To-do item >> Report every line of the listing below in which the string "Василько" appears.
────────────────────
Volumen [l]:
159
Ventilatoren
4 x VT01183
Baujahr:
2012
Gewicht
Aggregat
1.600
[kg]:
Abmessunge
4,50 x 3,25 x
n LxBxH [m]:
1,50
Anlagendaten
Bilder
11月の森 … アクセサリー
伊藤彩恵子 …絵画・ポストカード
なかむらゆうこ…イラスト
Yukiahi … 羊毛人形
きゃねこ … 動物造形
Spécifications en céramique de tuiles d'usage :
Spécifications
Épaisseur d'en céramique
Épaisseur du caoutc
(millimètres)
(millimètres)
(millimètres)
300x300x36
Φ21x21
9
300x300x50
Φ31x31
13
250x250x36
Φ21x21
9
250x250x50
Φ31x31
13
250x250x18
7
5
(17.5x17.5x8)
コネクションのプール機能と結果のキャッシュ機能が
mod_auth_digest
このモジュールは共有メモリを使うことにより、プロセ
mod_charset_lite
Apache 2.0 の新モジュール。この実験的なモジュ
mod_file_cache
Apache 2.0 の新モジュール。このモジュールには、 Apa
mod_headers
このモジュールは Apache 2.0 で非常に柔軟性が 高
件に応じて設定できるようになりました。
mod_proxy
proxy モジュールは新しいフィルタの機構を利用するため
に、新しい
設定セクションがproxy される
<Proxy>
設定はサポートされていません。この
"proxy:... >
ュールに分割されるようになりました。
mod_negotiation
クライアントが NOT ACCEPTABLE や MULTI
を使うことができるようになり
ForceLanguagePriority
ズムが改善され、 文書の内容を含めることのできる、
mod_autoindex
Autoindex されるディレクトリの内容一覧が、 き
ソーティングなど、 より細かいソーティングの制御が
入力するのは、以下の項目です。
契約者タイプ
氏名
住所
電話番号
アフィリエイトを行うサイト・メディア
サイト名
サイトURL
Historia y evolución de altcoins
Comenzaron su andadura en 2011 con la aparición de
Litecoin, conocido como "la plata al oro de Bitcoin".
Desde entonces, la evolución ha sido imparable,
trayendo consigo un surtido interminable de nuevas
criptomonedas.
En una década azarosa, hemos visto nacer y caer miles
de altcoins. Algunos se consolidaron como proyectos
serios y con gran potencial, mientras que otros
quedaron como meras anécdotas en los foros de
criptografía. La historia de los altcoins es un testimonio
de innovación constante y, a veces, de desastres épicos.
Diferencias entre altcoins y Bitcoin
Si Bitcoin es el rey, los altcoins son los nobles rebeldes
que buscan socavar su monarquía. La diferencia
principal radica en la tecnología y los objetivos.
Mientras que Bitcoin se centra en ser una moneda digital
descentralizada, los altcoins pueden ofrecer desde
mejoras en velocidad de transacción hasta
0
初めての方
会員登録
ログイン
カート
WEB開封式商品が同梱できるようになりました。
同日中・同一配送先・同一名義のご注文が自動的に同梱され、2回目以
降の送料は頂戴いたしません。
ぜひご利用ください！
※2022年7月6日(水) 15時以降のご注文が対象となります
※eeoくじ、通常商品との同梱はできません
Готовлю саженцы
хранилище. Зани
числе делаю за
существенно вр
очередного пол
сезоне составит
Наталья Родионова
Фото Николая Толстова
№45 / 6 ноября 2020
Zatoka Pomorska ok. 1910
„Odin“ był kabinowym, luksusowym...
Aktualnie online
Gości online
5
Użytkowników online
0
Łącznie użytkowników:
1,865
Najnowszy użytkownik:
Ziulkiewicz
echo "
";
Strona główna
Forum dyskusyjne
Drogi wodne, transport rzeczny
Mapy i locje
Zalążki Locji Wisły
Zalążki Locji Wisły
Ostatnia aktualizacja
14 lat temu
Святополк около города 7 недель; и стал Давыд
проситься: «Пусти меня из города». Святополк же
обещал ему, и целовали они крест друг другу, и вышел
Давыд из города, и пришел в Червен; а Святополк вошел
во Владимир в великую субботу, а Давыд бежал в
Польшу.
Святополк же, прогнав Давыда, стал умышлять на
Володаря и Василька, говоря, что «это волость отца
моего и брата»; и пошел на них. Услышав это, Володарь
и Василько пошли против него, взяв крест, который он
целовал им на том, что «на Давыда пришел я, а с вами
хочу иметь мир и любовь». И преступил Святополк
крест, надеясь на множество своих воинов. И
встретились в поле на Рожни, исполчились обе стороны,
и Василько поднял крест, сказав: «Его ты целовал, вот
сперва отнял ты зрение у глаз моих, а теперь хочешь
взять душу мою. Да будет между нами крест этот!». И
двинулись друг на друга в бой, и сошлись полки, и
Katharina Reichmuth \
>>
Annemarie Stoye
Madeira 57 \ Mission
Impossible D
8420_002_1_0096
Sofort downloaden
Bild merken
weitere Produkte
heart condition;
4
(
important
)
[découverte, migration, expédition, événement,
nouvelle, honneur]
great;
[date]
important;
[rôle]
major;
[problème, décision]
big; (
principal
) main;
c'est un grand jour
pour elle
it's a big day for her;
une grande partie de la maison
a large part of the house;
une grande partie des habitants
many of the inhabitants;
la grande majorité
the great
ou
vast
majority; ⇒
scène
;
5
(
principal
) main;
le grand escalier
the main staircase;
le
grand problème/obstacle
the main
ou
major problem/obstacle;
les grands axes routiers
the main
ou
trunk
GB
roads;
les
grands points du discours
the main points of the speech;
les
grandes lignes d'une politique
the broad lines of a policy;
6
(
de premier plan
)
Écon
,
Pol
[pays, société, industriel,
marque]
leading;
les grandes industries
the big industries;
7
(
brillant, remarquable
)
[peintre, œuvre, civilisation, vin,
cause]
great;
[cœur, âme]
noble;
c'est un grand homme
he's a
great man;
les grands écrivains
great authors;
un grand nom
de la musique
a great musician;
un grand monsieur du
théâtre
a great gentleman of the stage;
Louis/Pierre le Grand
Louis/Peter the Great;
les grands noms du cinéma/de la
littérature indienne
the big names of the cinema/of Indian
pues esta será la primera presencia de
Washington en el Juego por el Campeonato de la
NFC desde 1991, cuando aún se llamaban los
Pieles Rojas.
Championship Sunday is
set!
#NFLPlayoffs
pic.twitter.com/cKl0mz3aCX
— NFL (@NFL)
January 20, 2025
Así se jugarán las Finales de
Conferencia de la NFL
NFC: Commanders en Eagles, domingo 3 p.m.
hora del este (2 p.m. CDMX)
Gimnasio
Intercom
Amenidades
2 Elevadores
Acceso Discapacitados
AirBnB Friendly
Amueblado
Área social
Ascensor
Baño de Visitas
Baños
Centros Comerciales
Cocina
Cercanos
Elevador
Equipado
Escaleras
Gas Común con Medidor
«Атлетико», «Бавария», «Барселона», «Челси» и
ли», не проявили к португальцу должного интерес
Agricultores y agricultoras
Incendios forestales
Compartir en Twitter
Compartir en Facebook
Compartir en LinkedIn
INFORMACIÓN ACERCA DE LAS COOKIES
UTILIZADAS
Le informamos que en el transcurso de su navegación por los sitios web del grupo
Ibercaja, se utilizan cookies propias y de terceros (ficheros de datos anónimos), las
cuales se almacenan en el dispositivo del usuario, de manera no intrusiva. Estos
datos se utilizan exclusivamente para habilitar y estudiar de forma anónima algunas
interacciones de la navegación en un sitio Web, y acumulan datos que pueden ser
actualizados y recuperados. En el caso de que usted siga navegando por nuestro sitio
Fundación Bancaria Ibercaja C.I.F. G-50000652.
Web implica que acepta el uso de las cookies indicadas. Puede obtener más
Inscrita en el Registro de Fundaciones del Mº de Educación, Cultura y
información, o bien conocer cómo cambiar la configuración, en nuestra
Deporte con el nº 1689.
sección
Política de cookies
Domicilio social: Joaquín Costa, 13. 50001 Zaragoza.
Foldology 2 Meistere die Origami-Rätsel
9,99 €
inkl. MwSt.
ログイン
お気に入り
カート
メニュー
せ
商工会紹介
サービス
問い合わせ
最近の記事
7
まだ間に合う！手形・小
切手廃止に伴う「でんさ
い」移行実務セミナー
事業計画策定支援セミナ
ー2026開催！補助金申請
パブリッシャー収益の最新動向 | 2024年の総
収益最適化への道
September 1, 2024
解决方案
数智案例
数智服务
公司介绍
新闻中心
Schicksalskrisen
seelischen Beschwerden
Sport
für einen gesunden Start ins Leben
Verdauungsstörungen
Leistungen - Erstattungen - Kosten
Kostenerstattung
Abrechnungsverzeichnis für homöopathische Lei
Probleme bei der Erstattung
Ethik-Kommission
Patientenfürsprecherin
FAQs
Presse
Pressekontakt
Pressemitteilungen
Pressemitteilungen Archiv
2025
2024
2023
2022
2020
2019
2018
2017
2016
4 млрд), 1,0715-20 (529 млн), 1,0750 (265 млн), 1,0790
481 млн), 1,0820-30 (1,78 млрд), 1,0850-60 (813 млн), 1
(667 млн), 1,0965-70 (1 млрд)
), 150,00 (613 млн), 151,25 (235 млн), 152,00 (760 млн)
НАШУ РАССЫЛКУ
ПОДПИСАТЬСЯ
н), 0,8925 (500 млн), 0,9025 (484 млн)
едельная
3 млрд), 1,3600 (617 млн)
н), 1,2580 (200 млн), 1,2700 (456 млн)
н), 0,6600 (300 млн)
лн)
────────────────────
Result >>
и Василько пошли против него, взяв крест, который он
и Василько поднял крест, сказав: «Его ты целовал, вот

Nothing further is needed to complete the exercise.